_What the task requires_: Pictures aside, write every record out again word for word.
(Records to process)
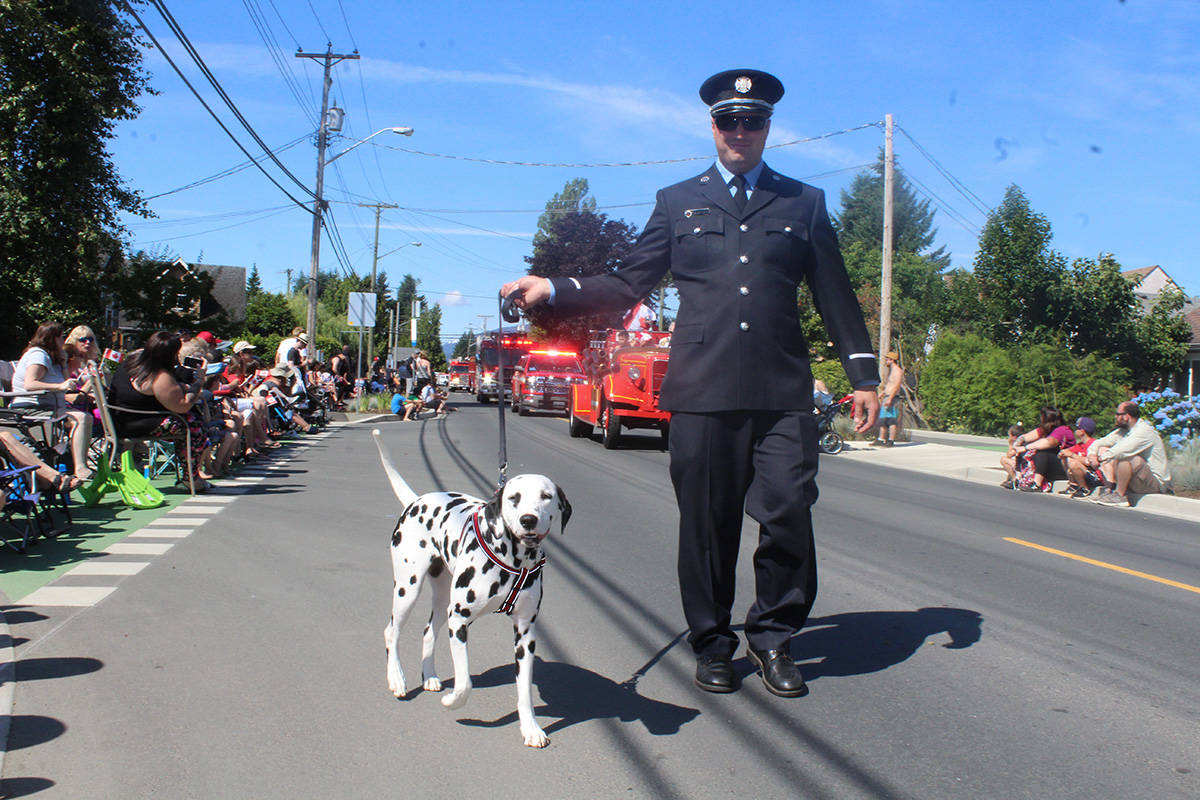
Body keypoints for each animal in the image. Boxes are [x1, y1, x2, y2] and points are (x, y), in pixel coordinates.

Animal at [369, 429, 571, 748]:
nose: (529, 519)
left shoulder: (525, 634)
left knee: (428, 630)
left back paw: (429, 676)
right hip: (408, 589)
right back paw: (397, 679)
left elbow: (524, 690)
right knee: (392, 631)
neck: (513, 558)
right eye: (514, 498)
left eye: (546, 496)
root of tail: (416, 500)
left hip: (442, 600)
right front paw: (454, 702)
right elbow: (465, 681)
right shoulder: (460, 620)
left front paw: (530, 728)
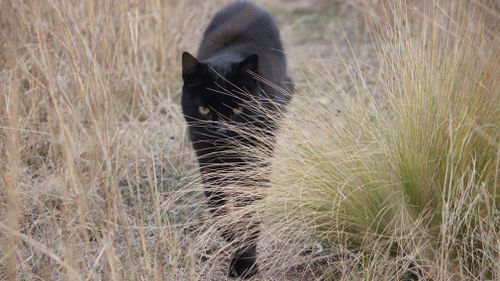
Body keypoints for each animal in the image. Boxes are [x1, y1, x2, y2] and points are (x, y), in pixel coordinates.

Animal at [181, 1, 292, 278]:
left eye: (238, 109)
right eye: (204, 110)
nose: (221, 130)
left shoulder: (256, 167)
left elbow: (250, 214)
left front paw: (245, 264)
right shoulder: (209, 168)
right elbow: (221, 214)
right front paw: (235, 249)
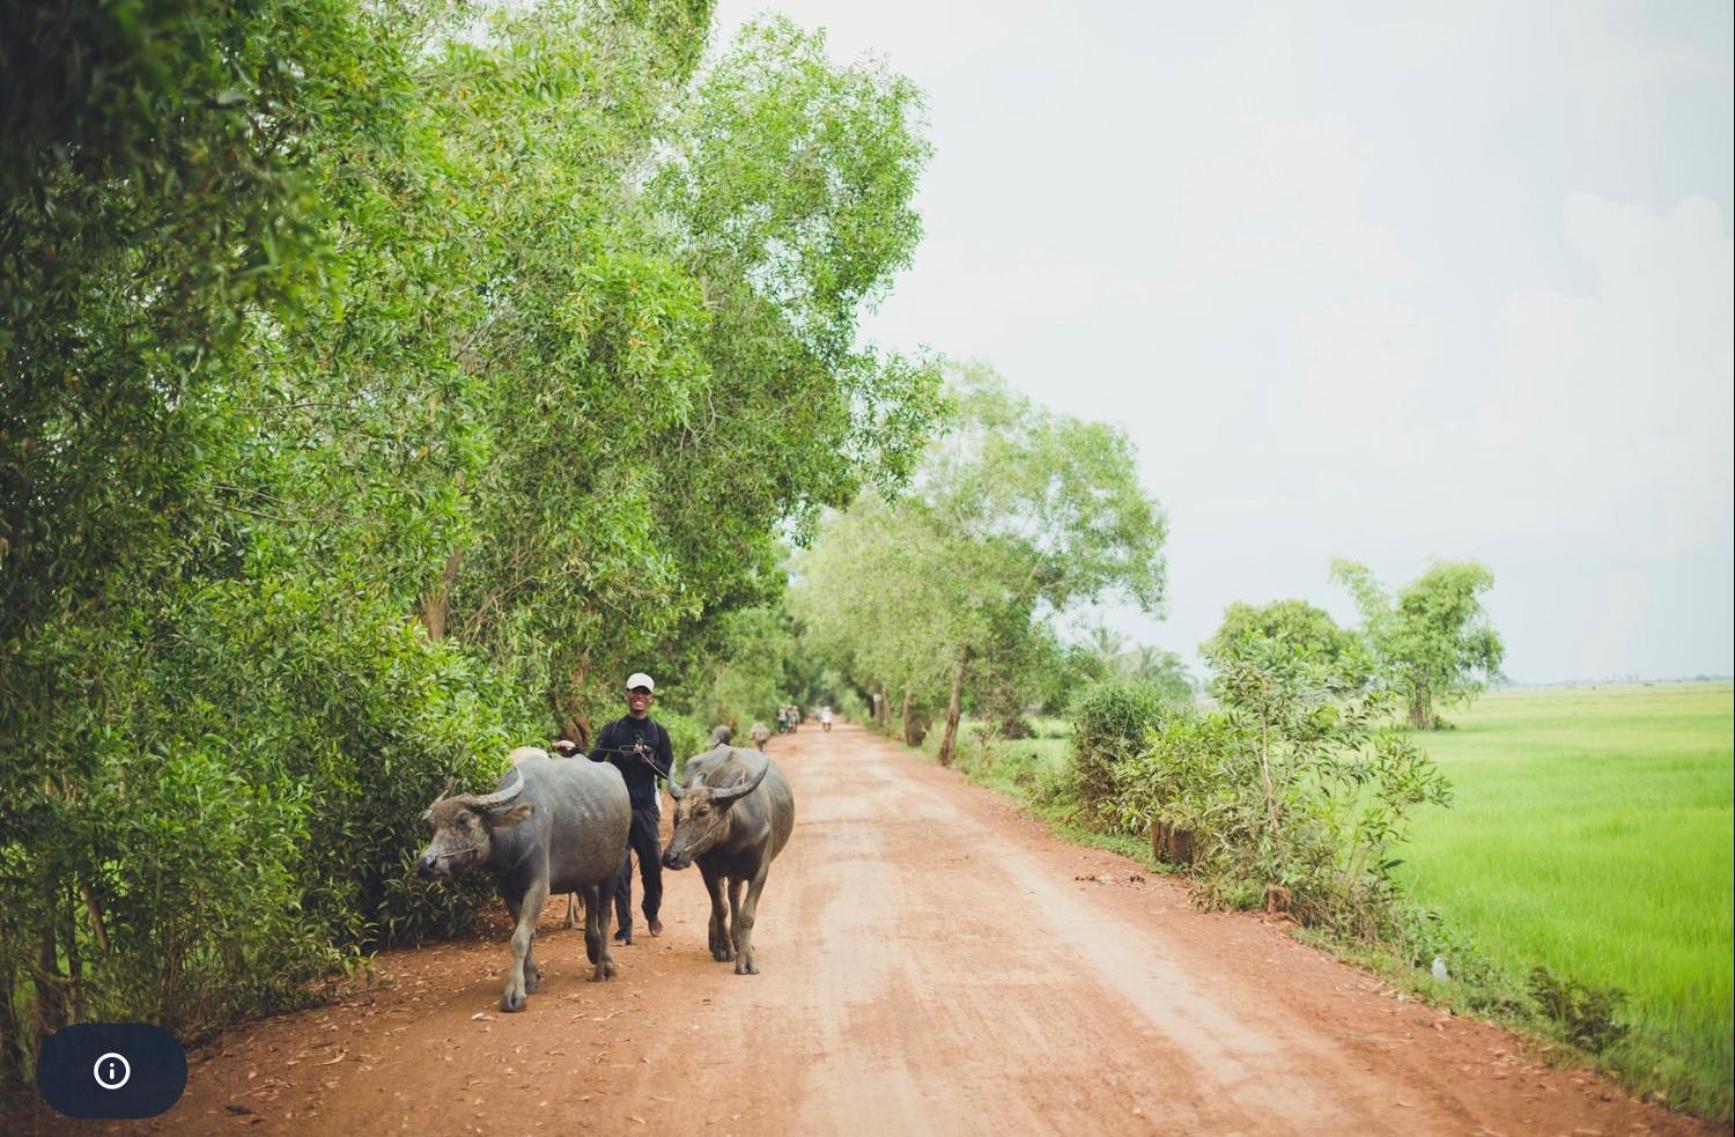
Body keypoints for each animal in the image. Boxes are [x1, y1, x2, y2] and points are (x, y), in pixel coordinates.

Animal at [416, 753, 635, 1006]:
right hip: (587, 869)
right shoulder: (508, 890)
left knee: (605, 916)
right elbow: (525, 935)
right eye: (431, 826)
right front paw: (530, 978)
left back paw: (604, 967)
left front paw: (514, 993)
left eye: (463, 821)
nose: (425, 864)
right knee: (591, 899)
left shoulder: (538, 886)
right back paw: (593, 947)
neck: (514, 840)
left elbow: (519, 938)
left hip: (613, 867)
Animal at [659, 746, 794, 979]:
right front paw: (723, 947)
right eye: (677, 814)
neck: (732, 839)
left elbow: (747, 915)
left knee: (734, 895)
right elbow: (720, 907)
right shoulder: (708, 870)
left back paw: (738, 939)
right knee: (724, 899)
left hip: (738, 873)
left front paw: (746, 960)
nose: (670, 857)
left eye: (702, 812)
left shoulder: (761, 870)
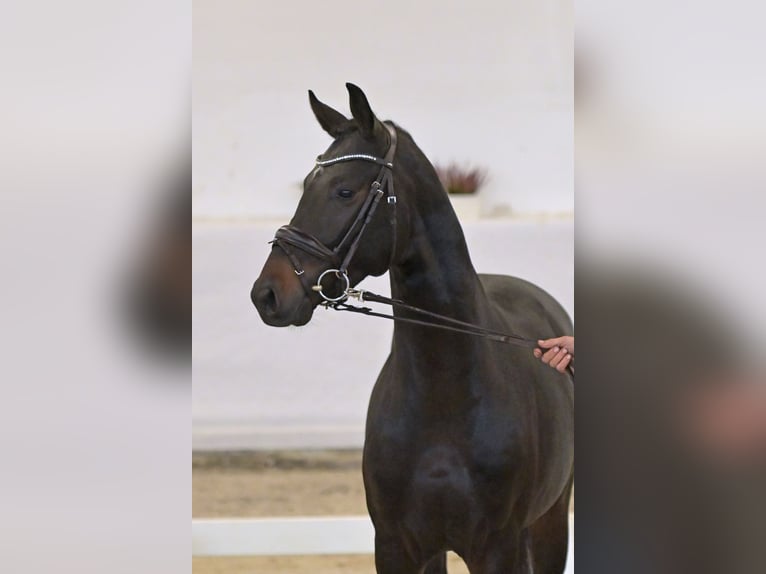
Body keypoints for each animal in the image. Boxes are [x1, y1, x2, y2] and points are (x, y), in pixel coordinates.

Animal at [254, 83, 576, 572]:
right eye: (307, 184)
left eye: (345, 190)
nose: (267, 294)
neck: (444, 398)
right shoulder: (397, 545)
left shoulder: (499, 548)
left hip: (550, 524)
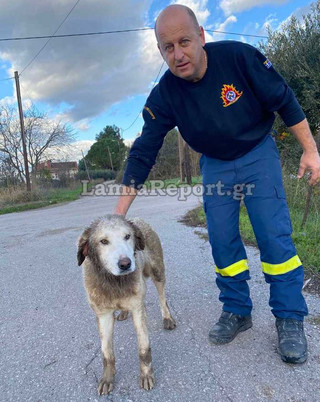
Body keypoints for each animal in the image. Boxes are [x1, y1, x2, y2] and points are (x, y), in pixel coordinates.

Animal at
(End Records to process)
_Reply to the exercise_:
Body keypoints for each animal in the image. Boxes are [x1, y1, x2, y2] and points are (x, y), in pixel coordinates.

Animal at [369, 429, 571, 748]:
nose: (529, 519)
left shoulder: (525, 634)
left knee: (428, 630)
left back paw: (429, 676)
right hip: (408, 589)
right back paw: (397, 679)
left elbow: (524, 690)
right knee: (392, 631)
neck: (513, 558)
right eye: (514, 498)
left eye: (546, 496)
root of tail: (416, 500)
left hip: (442, 600)
right front paw: (454, 702)
right elbow: (465, 681)
right shoulder: (460, 620)
left front paw: (530, 728)
Body keypoints for each animal in the image. Boxes are [x1, y1, x2, y2] and points are (x, y), in pixel coordinates.

Animal at [181, 1, 292, 278]:
left eye: (238, 109)
right eye: (204, 110)
nose: (221, 130)
left shoulder: (256, 167)
left elbow: (250, 214)
left front paw: (245, 264)
right shoulder: (209, 168)
right elbow: (221, 214)
right front paw: (235, 249)
Body keypoints for each animal in the image. Boxes are [x1, y1, x2, y2] and points are (x, y), in pixel coordinates.

Animal at [416, 753, 635, 1006]:
right hip: (587, 869)
right shoulder: (508, 890)
left knee: (605, 916)
right elbow: (525, 935)
right eye: (431, 826)
right front paw: (530, 978)
left back paw: (604, 967)
left front paw: (514, 993)
left eye: (463, 821)
nose: (425, 864)
right knee: (591, 899)
left shoulder: (538, 886)
right back paw: (593, 947)
neck: (514, 840)
left elbow: (519, 938)
left hip: (613, 867)
Animal at [659, 746, 794, 979]:
right front paw: (723, 947)
right eye: (677, 814)
neck: (732, 839)
left elbow: (747, 915)
left knee: (734, 895)
right elbow: (720, 907)
right shoulder: (708, 870)
left back paw: (738, 939)
right knee: (724, 899)
left hip: (738, 873)
left front paw: (746, 960)
nose: (670, 857)
left eye: (702, 812)
left shoulder: (761, 870)
Body keypoints for each animal in the image. Boxes are [x1, y1, x2, y2] and points are (x, y), in pixel coordinates.

Animal at [254, 83, 576, 572]:
right eye: (307, 184)
left eye: (345, 190)
nose: (267, 294)
neck: (444, 398)
right shoulder: (397, 545)
left shoulder: (499, 548)
left hip: (550, 524)
Body keypoints for each animal in the image. Boxes are [x1, y1, x2, y2] and points are (x, y), in pixel coordinates.

Animal at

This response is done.